Sonuç olarak; bir mağazaya giren yöneticinin elinde 200’e yakın önemli konuya odaklanmasını sağlayacak kontrol listesi (checklist) bulunmak zorundadır. Her defasında tamamına bakması gerekmez. Çok aksayan konular belli olduğuna göre, öncelik verilecek veya sıraya konulacak maddeler belirlenerek denetimlere pratiklik kazandırılabilir. Yoksa kahve molası şeklinde geçen göstermelik denetimlerden hiçbir faydalı sonuç çıkmaz.
Yabancı ortaklı bir ulusal zincirin kasiyeri madeni 5 TL’nin tedavüle çıktığını ilk defa benim elimden aldığında fark ediyor ve dakikalarca inceliyor. Oysa prosedüre göre çok önceden paranın bütün kasiyerlere tanıtılması gerekirdi.

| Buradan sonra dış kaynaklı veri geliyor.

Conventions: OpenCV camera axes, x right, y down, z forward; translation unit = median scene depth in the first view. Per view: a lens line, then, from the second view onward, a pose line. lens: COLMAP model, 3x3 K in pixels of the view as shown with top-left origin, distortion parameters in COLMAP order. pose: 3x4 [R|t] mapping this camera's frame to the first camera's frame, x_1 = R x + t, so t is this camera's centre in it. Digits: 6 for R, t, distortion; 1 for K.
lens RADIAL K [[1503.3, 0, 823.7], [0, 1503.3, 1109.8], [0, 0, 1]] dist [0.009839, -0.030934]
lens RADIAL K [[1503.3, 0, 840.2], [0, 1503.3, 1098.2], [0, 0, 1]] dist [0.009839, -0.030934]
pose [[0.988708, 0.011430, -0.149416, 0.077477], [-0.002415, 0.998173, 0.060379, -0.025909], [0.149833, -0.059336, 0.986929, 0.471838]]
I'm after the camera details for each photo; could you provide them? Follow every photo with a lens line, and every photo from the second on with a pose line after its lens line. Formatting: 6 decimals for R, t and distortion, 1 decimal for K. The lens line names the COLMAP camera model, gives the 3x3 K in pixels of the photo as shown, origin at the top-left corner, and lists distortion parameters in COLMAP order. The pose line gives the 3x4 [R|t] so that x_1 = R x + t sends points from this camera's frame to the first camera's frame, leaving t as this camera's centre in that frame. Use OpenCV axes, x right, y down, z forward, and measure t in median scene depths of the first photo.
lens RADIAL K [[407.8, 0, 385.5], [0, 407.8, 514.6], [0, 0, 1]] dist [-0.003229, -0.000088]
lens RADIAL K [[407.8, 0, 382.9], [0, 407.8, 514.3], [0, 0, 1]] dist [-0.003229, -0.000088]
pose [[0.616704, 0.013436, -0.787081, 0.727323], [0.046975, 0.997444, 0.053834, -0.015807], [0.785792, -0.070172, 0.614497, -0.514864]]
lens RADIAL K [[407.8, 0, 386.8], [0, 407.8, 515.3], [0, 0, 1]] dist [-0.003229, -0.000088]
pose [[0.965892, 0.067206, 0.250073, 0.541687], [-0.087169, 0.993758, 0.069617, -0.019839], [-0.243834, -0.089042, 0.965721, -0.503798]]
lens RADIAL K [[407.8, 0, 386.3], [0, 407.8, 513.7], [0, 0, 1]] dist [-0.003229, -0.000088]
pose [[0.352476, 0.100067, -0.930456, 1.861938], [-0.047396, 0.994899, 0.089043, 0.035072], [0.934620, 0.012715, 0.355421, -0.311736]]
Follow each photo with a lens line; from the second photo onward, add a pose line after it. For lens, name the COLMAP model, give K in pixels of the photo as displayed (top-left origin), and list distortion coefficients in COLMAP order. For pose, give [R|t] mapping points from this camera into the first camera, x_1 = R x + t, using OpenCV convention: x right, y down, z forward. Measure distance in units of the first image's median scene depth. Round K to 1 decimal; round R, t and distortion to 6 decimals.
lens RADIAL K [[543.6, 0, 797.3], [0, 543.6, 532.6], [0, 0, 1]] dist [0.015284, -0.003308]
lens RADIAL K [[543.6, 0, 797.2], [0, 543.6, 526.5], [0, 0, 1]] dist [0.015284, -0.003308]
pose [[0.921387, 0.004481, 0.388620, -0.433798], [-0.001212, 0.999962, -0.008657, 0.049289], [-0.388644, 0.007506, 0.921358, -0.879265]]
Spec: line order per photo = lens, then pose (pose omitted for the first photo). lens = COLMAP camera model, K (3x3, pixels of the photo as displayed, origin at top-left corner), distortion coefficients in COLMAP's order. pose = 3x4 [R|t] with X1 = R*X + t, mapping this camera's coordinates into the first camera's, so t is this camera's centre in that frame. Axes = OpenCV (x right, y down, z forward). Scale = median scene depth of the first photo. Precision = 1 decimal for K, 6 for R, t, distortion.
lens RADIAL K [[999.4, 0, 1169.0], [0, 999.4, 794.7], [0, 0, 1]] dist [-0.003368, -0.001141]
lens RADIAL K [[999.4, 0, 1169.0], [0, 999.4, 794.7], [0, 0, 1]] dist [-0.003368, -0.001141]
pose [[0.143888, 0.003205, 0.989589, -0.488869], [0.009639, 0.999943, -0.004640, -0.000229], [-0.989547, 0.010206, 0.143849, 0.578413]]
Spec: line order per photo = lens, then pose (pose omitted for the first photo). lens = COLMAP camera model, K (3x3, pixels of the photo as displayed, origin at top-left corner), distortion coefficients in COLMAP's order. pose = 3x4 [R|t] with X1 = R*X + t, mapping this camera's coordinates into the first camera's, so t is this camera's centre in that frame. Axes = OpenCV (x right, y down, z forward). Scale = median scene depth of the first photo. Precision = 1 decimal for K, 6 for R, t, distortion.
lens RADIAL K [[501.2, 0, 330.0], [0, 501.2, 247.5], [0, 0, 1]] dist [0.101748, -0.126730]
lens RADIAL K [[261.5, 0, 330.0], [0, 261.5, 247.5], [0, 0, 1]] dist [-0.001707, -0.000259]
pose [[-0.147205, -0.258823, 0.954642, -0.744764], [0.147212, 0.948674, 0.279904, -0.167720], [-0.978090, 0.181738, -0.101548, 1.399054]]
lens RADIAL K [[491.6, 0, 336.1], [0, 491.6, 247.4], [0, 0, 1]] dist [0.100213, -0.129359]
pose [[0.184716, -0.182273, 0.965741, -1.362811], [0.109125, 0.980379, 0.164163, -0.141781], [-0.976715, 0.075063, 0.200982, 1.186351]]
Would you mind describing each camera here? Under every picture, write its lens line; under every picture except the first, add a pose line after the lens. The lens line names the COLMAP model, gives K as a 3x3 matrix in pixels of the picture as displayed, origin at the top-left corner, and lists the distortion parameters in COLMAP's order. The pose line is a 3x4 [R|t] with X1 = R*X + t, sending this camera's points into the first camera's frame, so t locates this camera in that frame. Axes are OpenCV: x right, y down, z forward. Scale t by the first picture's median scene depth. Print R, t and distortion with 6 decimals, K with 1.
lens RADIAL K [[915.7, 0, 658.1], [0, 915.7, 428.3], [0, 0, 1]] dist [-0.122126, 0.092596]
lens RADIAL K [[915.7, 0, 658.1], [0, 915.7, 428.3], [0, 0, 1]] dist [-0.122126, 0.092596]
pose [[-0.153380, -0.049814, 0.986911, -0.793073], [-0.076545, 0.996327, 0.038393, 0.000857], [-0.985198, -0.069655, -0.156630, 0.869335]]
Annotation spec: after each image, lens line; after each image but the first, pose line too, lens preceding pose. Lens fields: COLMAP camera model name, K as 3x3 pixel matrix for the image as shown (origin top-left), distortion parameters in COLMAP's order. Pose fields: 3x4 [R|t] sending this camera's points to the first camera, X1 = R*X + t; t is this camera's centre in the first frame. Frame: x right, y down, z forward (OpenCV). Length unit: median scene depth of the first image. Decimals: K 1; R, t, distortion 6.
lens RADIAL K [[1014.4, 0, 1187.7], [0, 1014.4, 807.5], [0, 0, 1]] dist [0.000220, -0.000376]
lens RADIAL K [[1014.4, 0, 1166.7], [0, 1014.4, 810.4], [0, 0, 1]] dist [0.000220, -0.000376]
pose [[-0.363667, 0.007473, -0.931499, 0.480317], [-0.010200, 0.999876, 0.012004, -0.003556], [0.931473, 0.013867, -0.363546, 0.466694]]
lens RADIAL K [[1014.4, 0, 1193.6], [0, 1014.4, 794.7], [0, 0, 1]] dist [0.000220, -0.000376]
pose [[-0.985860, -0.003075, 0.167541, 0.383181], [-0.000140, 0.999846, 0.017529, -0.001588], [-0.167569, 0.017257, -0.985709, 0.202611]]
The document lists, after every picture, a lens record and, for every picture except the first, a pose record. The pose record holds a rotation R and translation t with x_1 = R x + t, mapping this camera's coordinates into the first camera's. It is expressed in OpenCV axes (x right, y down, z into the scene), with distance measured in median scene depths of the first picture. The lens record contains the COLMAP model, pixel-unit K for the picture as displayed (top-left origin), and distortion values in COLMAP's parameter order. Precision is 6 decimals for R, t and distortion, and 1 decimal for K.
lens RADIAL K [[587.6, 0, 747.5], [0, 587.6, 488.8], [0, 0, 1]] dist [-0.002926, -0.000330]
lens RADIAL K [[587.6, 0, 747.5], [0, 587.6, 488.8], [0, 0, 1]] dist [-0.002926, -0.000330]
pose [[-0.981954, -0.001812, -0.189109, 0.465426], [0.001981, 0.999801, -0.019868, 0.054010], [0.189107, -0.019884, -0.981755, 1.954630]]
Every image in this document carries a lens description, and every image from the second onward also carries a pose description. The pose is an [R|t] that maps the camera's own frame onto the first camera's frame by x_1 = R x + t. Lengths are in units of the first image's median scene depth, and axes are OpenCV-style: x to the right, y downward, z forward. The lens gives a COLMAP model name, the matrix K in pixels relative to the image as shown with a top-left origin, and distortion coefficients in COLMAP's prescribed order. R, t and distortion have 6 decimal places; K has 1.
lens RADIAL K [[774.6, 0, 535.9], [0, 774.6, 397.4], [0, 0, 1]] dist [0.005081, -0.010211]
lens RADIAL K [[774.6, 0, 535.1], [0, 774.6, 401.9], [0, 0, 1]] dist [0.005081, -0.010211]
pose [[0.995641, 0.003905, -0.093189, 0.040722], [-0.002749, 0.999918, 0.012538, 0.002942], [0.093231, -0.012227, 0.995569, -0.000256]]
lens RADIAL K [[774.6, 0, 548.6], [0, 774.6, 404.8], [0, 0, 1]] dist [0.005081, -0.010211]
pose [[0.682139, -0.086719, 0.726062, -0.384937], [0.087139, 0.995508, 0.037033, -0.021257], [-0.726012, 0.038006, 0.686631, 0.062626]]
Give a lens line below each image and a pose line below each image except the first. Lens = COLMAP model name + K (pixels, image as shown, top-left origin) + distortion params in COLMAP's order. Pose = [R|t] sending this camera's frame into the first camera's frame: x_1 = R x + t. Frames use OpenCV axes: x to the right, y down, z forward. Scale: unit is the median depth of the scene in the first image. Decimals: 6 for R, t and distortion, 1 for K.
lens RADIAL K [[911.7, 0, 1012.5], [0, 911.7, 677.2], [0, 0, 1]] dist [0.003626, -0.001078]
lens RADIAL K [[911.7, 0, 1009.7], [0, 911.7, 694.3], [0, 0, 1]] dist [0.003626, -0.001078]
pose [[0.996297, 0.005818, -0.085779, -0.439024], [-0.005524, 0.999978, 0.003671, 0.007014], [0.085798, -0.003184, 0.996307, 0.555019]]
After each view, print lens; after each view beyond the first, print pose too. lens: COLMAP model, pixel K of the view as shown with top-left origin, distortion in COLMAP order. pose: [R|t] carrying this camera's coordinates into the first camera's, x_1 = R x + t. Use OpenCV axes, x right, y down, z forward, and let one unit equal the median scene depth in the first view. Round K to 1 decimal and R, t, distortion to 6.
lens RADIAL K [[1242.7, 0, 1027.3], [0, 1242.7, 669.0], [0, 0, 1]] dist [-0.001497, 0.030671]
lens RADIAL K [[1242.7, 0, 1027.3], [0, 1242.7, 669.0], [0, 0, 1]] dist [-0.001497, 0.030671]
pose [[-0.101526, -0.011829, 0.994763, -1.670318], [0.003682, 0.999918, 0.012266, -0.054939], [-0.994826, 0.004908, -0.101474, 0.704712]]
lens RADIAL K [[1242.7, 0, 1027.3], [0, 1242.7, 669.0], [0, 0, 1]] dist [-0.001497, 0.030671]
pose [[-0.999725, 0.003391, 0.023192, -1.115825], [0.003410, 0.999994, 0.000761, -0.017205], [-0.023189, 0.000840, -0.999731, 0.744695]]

Perakendecilik uzaktan bakınca zor ve karmaşık bir yapıya sahip gibi görünebilir. Oysa bütün iş akışı ve departmanlar arası ilişki prosedürlere bağlanmıştır ve çalışanlarda bunun el kitapçığı bulunmalıdır.
Ayrıca sistemin ahenkli işleyip işlemediği denetim altında tutulmalı ve o çok arzu edilen verimlilik sonucuna mutlaka ulaşılmalıdır.